Sausage maker has a nice unit for $5,000....  out of my league I'm afraid....

https://www.sausagemaker.com/product-p/19-1017.htm


----------



## indaswamp (Jan 26, 2018)

Dave, JJ, Wahoowad,
This is why I built my vertical 36cu.ft. outhouse smoker.
https://www.smokingmeatforums.com/t...ard-outhouse-smoker-build-pics-addded.261865/











 
I have about $500 in it. The auto upgrade will be about $100 bucks (if I don't have to buy the safety valve; might have one located for free). The burner set up with needle valve from Tejas smokers cost me about $60 bucks.
I can smoke 160~180# of sausage, 120# of andouille, 24 pork butts, or 36 chickens.

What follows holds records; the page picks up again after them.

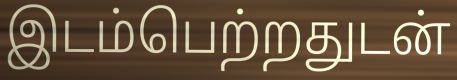
இடம்பெற்றதுடன்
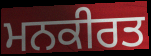
ਮਨਕੀਰਤ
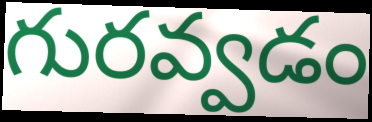
గురవ్వడం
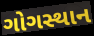
ગોગસ્થાન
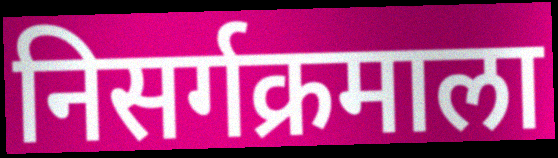
निसर्गक्रमाला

Have not loaded it up with turkeys yet, but I estimate I could get (12) 12~15# birds in there, which is the perfect size to smoke anyways.

I have cooked on it for about a year now and have a feel for it now. I know the adjustments I need to make. More sq. inches of flew, low pressure regulator and the new Tejas low pressure burner. Now it's time to dial it in, then add the auto to it.


----------



## indaswamp (Jan 26, 2018)

FWIW, 
When going automatic; especially with propane, the larger the volume of the smoker the better. You get smaller temp. swings and it's easier to control...


----------



## nursewizzle (Mar 29, 2018)

indaswamp said:


> FWIW,
> When going automatic; especially with propane, the larger the volume of the smoker the better. You get smaller temp. swings and it's easier to control...

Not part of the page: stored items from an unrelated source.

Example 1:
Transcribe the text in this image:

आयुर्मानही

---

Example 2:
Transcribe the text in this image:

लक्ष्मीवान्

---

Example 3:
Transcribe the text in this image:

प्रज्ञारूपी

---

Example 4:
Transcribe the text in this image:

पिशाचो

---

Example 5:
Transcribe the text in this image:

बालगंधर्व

What do you mean automatic?


----------



## daveomak (Mar 29, 2018)

Sausage Maker has the best small home smokers I've seen....   The have temperature control, that I'm assuming use a modulated gas control valve in order to maintain the high tolerance temperature control...  You might call to check the lower operating temperature limit...  It should be around 70-80 deg. F for a quality smoker...  

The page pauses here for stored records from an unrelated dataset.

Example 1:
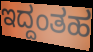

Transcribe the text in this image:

ಇದ್ದಂತಹ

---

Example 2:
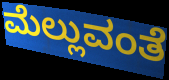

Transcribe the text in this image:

ಮೆಲ್ಲುವಂತೆ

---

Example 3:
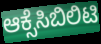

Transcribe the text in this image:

ಆಕ್ಸೆಸಿಬಿಲಿಟಿ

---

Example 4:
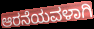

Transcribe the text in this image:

ಆರನೆಯವಳಾಗಿ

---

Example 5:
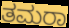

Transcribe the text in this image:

ತಮರಾ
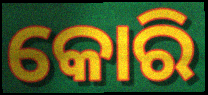
କୋରି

https://www.sausagemaker.com/100-lb-Stainless-Steel-Gas-Smoker-p/19-1017.htm
https://www.sausagemaker.com/150-lb-Stainless-Steel-Gas-Smoker-p/19-1018.htm


----------



## indaswamp (Mar 29, 2018)

nursewizzle said:


> What do you mean automatic?


Digital PID controller, thermocouple, and auto valve. When the smokehouse temp. falls to the lower bound (-5* from set point) the PID controller opens the auto valve on the propane. This increases the flame in the smokehouse. When the the upper bound is reached (usually +1~2* of set point) the auto valve shuts off. This keeps the temp. in the smokehouse within range. 

I plan on piping in a bypass which will keep a constant low flame in the smokehouse-instead of a true on/off system. This will moderate extreme temp. swings...the temp. will still be able to fall to low bound, but much more slowly than an on/off system. I also plan on putting a needle valve down stream of the control valve to regulate the flame to heat the smokehouse slowly instead of it being wide open full flame......
I can dial the system in this way. And it should work.


----------



## nursewizzle (Mar 30, 2018)

indaswamp said:


> Digital PID controller, thermocouple, and auto valve. When the smokehouse temp. falls to the lower bound (-5* from set point) the PID controller opens the auto valve on the propane. This increases the flame in the smokehouse. When the the upper bound is reached (usually +1~2* of set point) the auto valve shuts off. This keeps the temp. in the smokehouse within range.
> 
> I plan on piping in a bypass which will keep a constant low flame in the smokehouse-instead of a true on/off system. This will moderate extreme temp. swings...the temp. will still be able to fall to low bound, but much more slowly than an on/off system. I also plan on putting a needle valve down stream of the control valve to regulate the flame to heat the smokehouse slowly instead of it being wide open full flame......
> I can dial the system in this way. And it should work.



Wow that sounds fancy!!!


----------